→ REQUIREMENT 1: List the title of every project on the portfolio page below.
→ REQUIREMENT 2: Summarize the portfolio page below in two sentences.

*** READING TEXT Section Begins ***

Bryan Souza Portfolio

White water flowing over beautiful granite boulders.

Projects

World Indicator ETL

Skills: BigQuery Jupyter Postgres Python API SQL

In this project I used Open Data available from Google's BigQuery Public Database to create a Postgres Database. The goal was to link the datasets by Country which would make for quick analyses. The datasets were quite dense which became an issue for simple relational indices to be created, this led me to realize I was on the path to building a data lake, which was out of scope. This project consists mainly of Jupyter notebooks with a Postgres Database.

The repository is available for access here: world-indicators-etl
Web Scraping for 48,000 Emails

Skills: Python Splinter MongoDB Jupyter HTML CSS JavaScript

Need emails for a survey? I can scrape them...
I scraped 48,000 email addresses from 20 websites.
National Wildfires Visualized

Skills: Python Flask MongoDB HTML CSS JavaScript Bootstrap 4 Highcharts.js API JSON

This project started with a large historical database composed of National Wildfire records collected between 1992 and 2015, totaling 1.88 Million Wildfire incidents. MongoDB was the chosen database for the project because of the speed and simplicity of use. After loading the data into the database, a Flask server app was created to allow interactive access to the data via the dashboard. The dashboard consisted of various charts produced with Highcharts.js using JavaScript calls to the API serving the MongoDB data.

The project repository can be viewed here: National Wildfires Visualized

USGS Earthquake Map

Skills: Leaflet.js HTML CSS JavaScript API GEOJSON

This map shows the weekly Earthquakes recorded by the United States Geological Society. The data is real-time and updated every minute. from the USGS Earthquake Hazards Program. I used the Leaflet.js package to build the map and place the markers. I decided to use Exclamation Triangles from the FontAwesome 5 library. These markers were then color-coded based on the earthquake's magnitude.

*** READING TEXT Section Ends ***
*** SUPPLIED DATA Section Begins ***

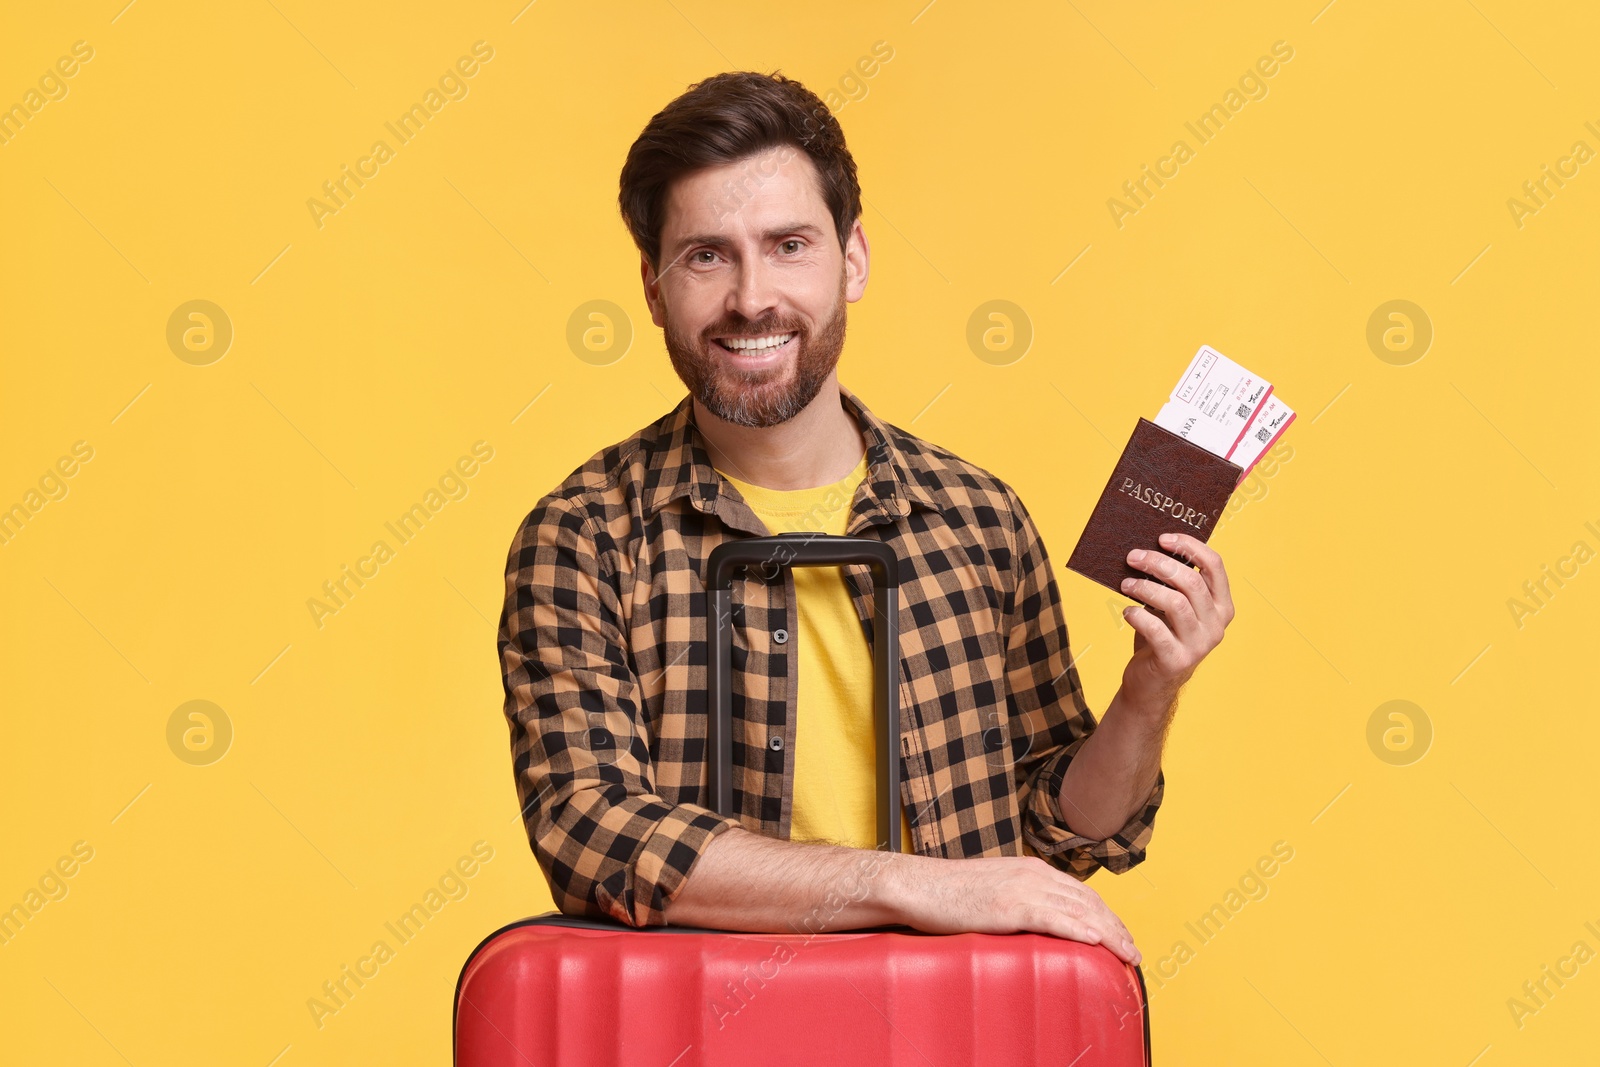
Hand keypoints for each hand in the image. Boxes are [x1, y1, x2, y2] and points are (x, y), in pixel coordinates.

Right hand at [889, 854, 1140, 963]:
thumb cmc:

*** SUPPLIED DATA Section Ends ***

→ TASK RESPONSE 1:
World Indicator ETL
Web Scraping for 48,000 Emails
National Wildfires Visualized
USGS Earthquake Map

→ TASK RESPONSE 2: The portfolio page presents four projects: one that used open data from Google's BigQuery to build a Postgres database, a scraper that collected 48,000 email addresses from 20 websites, a Flask and MongoDB dashboard of 1.88 million wildfire incidents from 1992 to 2015, and a Leaflet.js map of weekly earthquakes. Each project lists the skills it involved, such as Python, JavaScript, MongoDB and Highcharts.js.